**TEXT EXTRACT:**
※

Thirty years ago, Chicago’s schools were called the worst in the nation by the US education secretary. The country’s third-largest school district still makes headlines for its challenges, but is starting to be recognized for its achievements, too.

Chicago Public Schools (CPS) is celebrating a more than 20 percentage point increase in high school graduation rates between 2011 and 2017. In the younger grades, the learning happening in CPS between the 3rd and 8th grades is faster than in 96 percent of all US school districts, according to research from last fall that is included a January report by the Joyce Foundation. 

Despite heightened scrutiny after a scandal involving graduation numbers in Washington, D.C., education researchers both inside and outside Chicago say improvement in CPS is legitimate, and point to the impressive statistics across grade levels as proof. 

“If we see this kind of sustained improvement in a big, low-income district… It suggests there is something real happening,” says Sean Reardon, a professor who studies poverty and inequality in education at Stanford University in California. “It means that there are some lessons we should learn from Chicago.” 

It is difficult to say what exactly is driving this progress, adds Professor Reardon, who contributed to the recent Joyce Foundation study and is the author of the research on elementary and middle school gains. However, some observers note that an emphasis on high-quality principals has a lot to do with Chicago’s success. 

“Principals are an essential part of school improvement,” says Elaine Allensworth, Lewis-Sebring Director of the University of Chicago Consortium on School Research and a contributor to the Joyce Foundation report. “Schools generally don’t improve without strong leadership or a big structural change or change in student body.”

※

**WRITTEN PROBLEM A:** Copy the Chicago schools passage word for word between "Thirty years ago, Chicago’s" and "the Joyce Foundation.", inclusive.
**WRITTEN PROBLEM B:** Write the next part of the Chicago schools passage, picking up after its final sentence.
The lines that come after the Chicago schools passage aren't needed.

**COLLECTED DATA:**
※

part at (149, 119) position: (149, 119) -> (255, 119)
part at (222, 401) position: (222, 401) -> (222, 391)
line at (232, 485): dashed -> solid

※

**EXERCISE RESULT A:**
Thirty years ago, Chicago’s schools were called the worst in the nation by the US education secretary. The country’s third-largest school district still makes headlines for its challenges, but is starting to be recognized for its achievements, too.

Chicago Public Schools (CPS) is celebrating a more than 20 percentage point increase in high school graduation rates between 2011 and 2017. In the younger grades, the learning happening in CPS between the 3rd and 8th grades is faster than in 96 percent of all US school districts, according to research from last fall that is included a January report by the Joyce Foundation.

**EXERCISE RESULT B:**
In Chicago's case, while the demographics of the student body have remained relatively consistent, the focus on principals has sharpened. CPS has worked to strengthen the “principal pipeline” through professional development, such as the Chicago Principal Fellowship, a partnership with Northwestern University, and a new Master Principal Program announced by Chicago Mayor Rahm Emanuel on February 1. The new $600,000 initiative will foster mentorships between new and experienced principals. 

The value of such programs appears evident in the low principal turnover in CPS: In 2017, 84 percent of CPS principals remained in their roles, above the national rate, as of 2013, of 77 percent.

Simultaneously, the district’s overall four-year high school graduation rate increased from 54 to 75 percent between 2011 and 2017, with a 20 percentage point improvement among both black and Hispanic students. The average four-year graduation rate in the US is 83 percent. The CPS rates follow a graduation tracking system adopted in 2015, after the district was accused of inflating graduation rates using a limited definition of “drop-out.” CPS defended it as an unintentional statistical error. 

An October report from the UChicago Consortium found that the number of CPS students graduating with at least a 3.0 GPA increased 16 percent between 2006 and 2015. 

On February 22, CPS became the first school district (of any size) to be named the College Board Advanced Placement (AP) District of the Year more than once, having previously won the award in 2011. The award celebrates the district’s expanded access to AP tests, which often signal college readiness, and improving test scores among every demographic.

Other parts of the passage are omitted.